Just to show the wide range of things that can be done in R, the documentation that you are reading now was produced with it, including the text editing with LaTeX. R is a widely used software among statisticians and data miners for data analysis.
Advantages of R
R can be defined as an open source implementation of the programming language S, which was developed by Rick Becker, John Chambers and Allan Wilks under AT&T Software Sales license. Even though there is many software available for statistical analysis and data management, the advantages of R in respect to other statistical packages are:
- It is free. This point is specially relevant because the licenses for most of the statistical packages are very expensive.
- It is universal. R can be run in several platforms: Windows, Linux, Mac.
- It is in continuous improvement. R is the most widespread option among those statisticians and programmers developing new statistical methods. New R libraries are continuously being appearing. It is also possible to produce R libraries by our own.
- Help. R has an exceptional help system both implemented in the correspondent libraries (trough the help() or ?? functions) and in a large collection of books, some of them free. There is also a huge amount of active users sharing their expertise in forums and blogs.
- Graphical output. R has the best graphical output of all statistical packages.
- Interface trough command lines. Facilitates the learning process of statistics, as one must know what it is exactly doing. This system is perfect for reproduce an analysis with other data, share it with colleagues or publish it.
- Productivity. R is a full programming language. Compared to other statistical packages based on windows, R allows a very efficient way of working for iterative and parallel tasks.
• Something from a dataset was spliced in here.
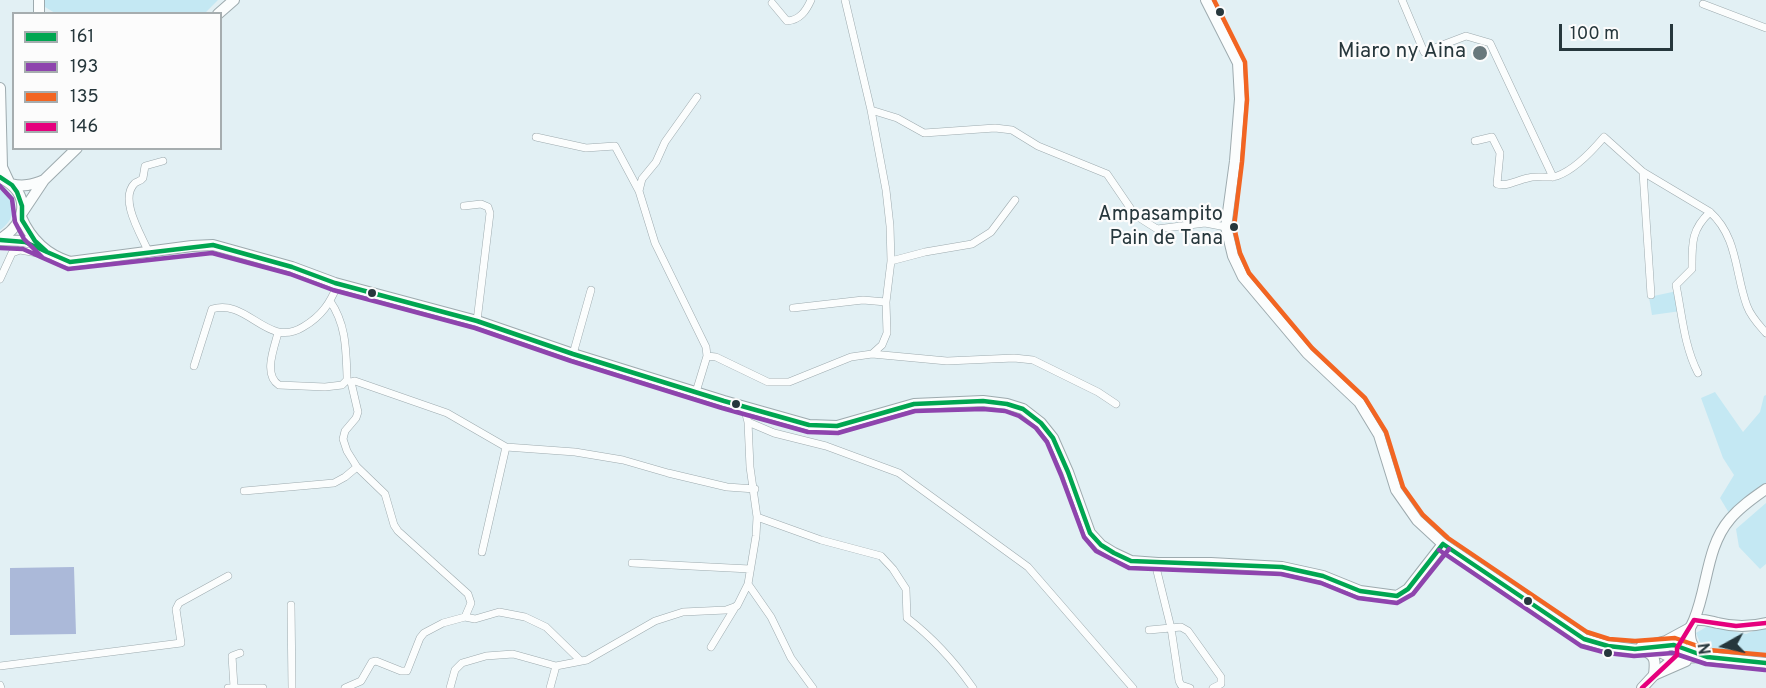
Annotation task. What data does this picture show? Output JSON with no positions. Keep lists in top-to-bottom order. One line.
{"places":["Miaro ny Aina","Ampasampito Pain de Tana"],"lines":["transit line 135","transit line 161","transit line 193","transit line 146"],"legend":["161","193","135","146"],"scale_bar":"100 m","north":"left"}
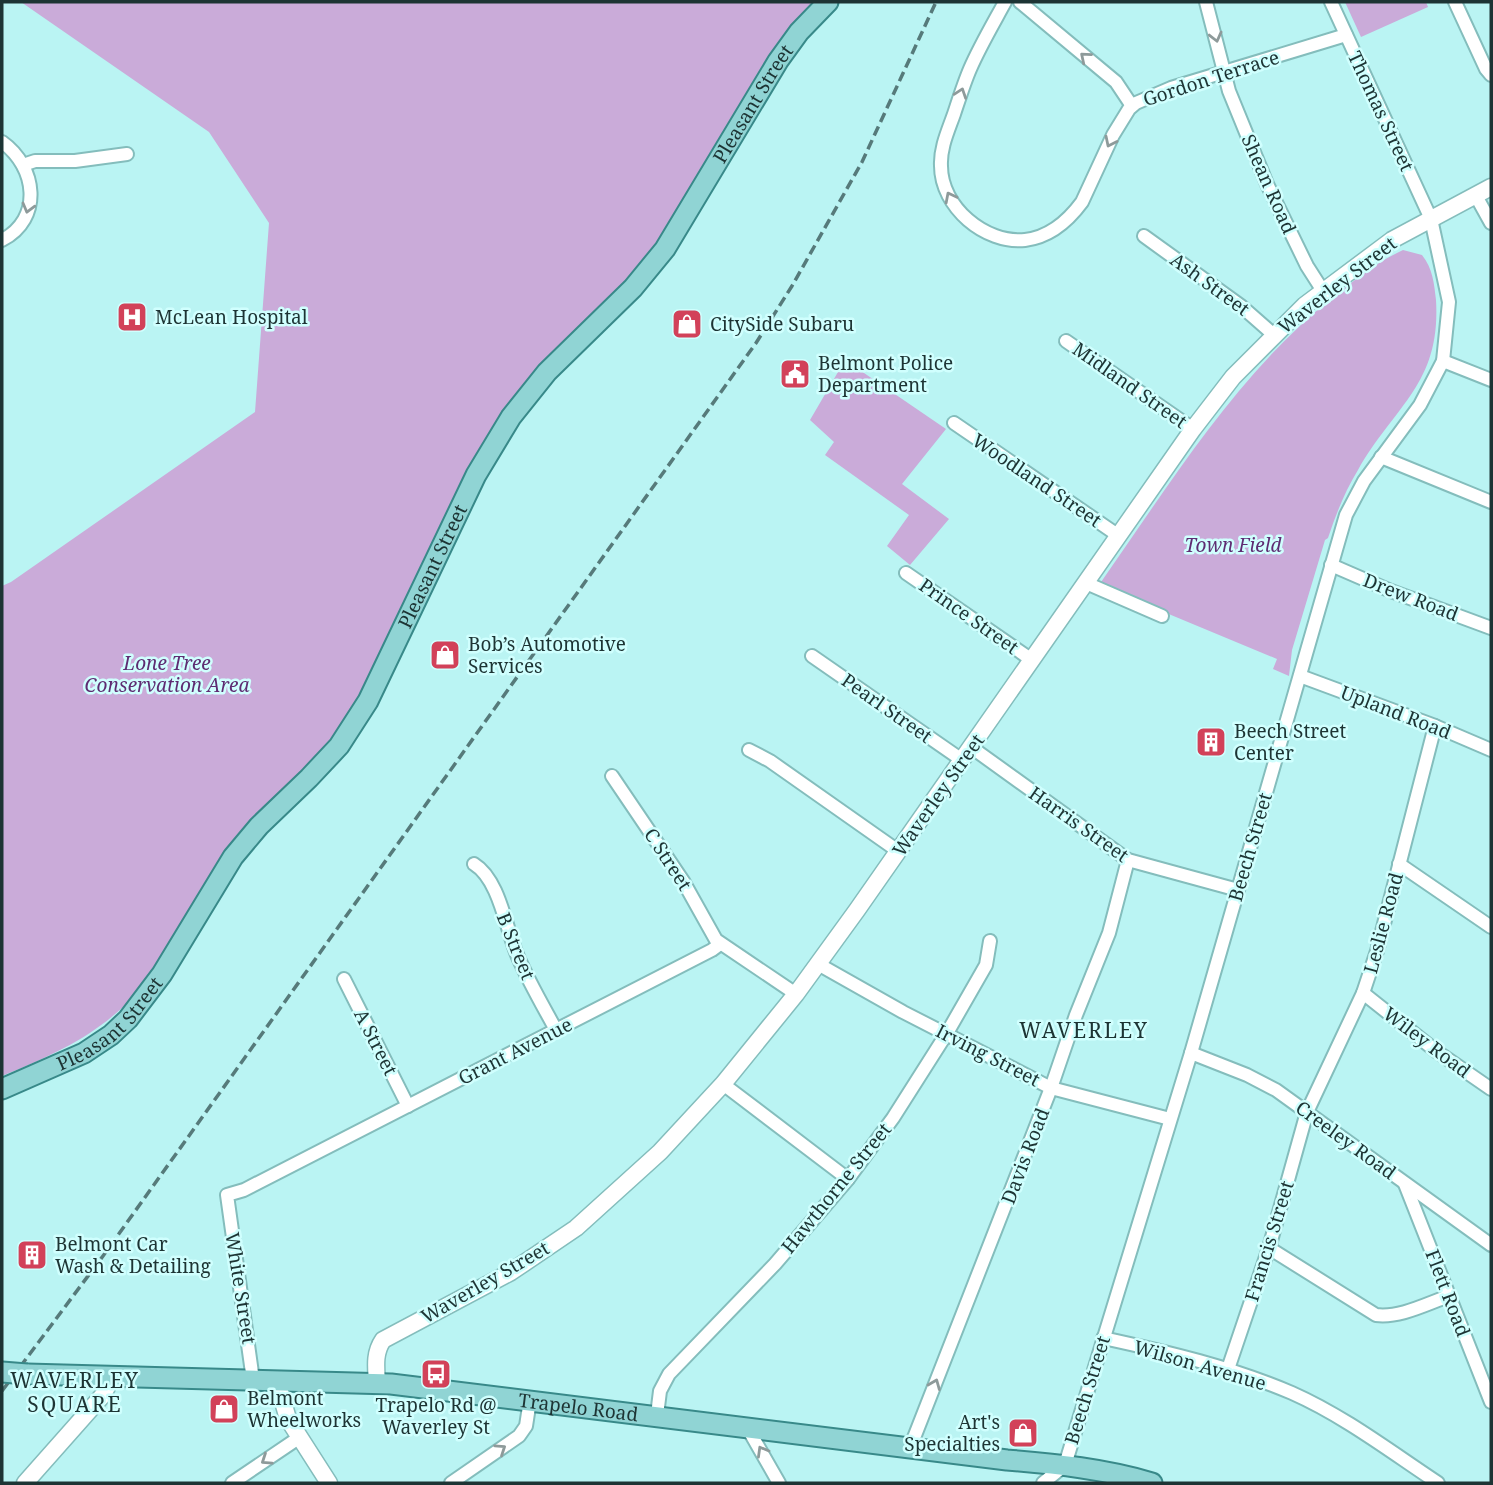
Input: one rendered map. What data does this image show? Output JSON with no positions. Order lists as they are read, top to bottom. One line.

- Scaling. It is easy to create functions and libraries from R-scripts to our own use or sharing. It facilitates enormously the reutilization.
- Open source. It is possible accessing to the code and learn how it works, or even modify it. There is not necessary to learn other programming languages, as most of the R functions are programmed in R.
R is usually operated trough R-scripts, which is the code in R describing and executing the calculus to be done.
This code is a text file which can be read by all text editing software.